At first glance, British-Iranian photographer and videographer Mitra Tabrizian’s photographs, currently on view at Leila Heller gallery in Chelsea, look very familiar. The stiff postures of her subjects and the strictly horizontal, minimally obtrusive perspective of her camera lens is straight out of the Jeff Wall textbook, while her touch of surrealism and the sense of a movie scene stopped in motion comes from Wall, Philip Lorca diCorcia, and Gregory Crewdson. What sets this tight selection of Tabrizian’s images apart from its numerous influences is its cross-cultural, politically aware subject matter rather than its aesthetic execution.
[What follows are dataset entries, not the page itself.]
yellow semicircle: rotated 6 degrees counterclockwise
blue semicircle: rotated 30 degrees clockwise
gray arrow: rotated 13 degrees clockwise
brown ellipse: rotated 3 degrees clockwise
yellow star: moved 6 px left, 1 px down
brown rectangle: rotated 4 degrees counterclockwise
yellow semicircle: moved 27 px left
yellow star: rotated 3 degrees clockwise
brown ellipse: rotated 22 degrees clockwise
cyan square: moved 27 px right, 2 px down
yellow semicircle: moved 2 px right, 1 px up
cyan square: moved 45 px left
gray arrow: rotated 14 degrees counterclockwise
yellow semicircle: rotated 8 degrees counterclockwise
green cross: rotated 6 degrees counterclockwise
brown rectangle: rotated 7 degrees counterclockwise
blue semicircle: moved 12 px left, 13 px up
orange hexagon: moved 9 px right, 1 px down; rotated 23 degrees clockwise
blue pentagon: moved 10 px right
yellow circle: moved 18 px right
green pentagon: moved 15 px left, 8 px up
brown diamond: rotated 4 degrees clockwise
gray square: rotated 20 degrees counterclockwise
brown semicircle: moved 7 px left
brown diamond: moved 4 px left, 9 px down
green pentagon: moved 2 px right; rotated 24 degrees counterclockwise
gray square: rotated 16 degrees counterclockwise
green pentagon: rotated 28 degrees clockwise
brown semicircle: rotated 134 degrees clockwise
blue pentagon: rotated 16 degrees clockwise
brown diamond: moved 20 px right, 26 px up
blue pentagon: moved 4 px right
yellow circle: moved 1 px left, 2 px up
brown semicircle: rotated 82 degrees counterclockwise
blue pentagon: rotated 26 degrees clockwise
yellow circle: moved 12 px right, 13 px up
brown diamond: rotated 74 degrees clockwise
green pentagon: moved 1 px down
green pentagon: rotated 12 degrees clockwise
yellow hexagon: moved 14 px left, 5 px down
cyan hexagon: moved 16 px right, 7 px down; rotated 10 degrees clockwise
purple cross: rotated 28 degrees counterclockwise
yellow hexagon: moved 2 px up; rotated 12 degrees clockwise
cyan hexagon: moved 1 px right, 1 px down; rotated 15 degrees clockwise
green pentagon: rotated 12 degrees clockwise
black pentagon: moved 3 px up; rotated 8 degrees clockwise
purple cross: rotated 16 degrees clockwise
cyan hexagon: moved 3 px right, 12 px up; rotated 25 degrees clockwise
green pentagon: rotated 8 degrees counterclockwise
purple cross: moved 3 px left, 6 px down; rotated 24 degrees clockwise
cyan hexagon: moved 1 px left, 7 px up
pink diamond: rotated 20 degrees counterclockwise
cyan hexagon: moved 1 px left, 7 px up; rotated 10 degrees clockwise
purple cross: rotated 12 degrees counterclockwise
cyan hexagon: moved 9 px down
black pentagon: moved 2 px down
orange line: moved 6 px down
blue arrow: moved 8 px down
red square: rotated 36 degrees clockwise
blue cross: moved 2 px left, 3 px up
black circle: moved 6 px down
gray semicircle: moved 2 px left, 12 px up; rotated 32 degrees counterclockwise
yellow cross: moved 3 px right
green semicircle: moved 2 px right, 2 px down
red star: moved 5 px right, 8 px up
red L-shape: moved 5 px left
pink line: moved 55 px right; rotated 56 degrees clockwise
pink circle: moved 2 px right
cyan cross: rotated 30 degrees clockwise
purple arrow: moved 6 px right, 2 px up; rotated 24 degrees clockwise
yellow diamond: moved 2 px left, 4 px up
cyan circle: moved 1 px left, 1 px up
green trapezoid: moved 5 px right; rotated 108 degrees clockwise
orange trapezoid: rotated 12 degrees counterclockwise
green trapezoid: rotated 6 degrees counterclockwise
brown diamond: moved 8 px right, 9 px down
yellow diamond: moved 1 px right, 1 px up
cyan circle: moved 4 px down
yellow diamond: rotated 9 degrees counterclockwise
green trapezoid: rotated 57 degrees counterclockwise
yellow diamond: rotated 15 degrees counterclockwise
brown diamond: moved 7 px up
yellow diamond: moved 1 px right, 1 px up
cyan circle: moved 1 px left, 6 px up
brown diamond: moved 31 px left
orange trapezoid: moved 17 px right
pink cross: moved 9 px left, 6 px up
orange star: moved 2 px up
Tabrizian shoots in both England and Iran, offering a series of desolate landscapes. She focuses in on Leicestershire, a county in the English Midlands, depicting a quartet of ruined warehouses and empty factory buildings. In one shot, a single suited gentleman, Middle Eastern in appearance, stands in profile in front of a grid of mossy windows. The combination of polished, besuited businessman and crumbling industrial decay is incongruous, and feels unexpectedly sad. Rather than mournful, “City, London” (2008), a collection of bankers gathered in the austerely marbled lobby of some anonymous office building, has an air of vague foreboding. The grey gradient of suited men stand to attention but their gazes never meet one another’s, or anything, for that matter. They look, perhaps, like they’re shiftlessly dodging the blame for the global economic collapse.
The photographer’s subjects are creepy because of their apathy. Though posed in emphatic, stolid stances, Tabrizian’s people are passive: They aren’t in the middle of completing any specific action or participating in a visible narrative, as they often are in Wall or Crewdson’s work. In “Tehran 2006” a crowd of bystanders carrying briefcases, grocery bags, and other signifiers of everyday life cross a sparse landscape with high-rise buildings and political murals in the background. “Untitled” (2009) pictures a group of black-clothed figures marching through a desert road like refugees.
Read in the context of the current political climate, Tabrizian’s work seems to be about decay, both in the physical sense and the spiritual one. The bankers stand around idly while the economy plunges, the original means of production in dissarray. The Iran photos point to the humanity-dulling, oppressive conditions of an entrenched dictatorship. If the style of her photos is familiar, then her content is at least more critically engaged with the trials of its time than the work of other set-up photographers. Though they lack the clean intensity of Wall’s semiotic puzzles, Tabrizian’s work has a broader worldview.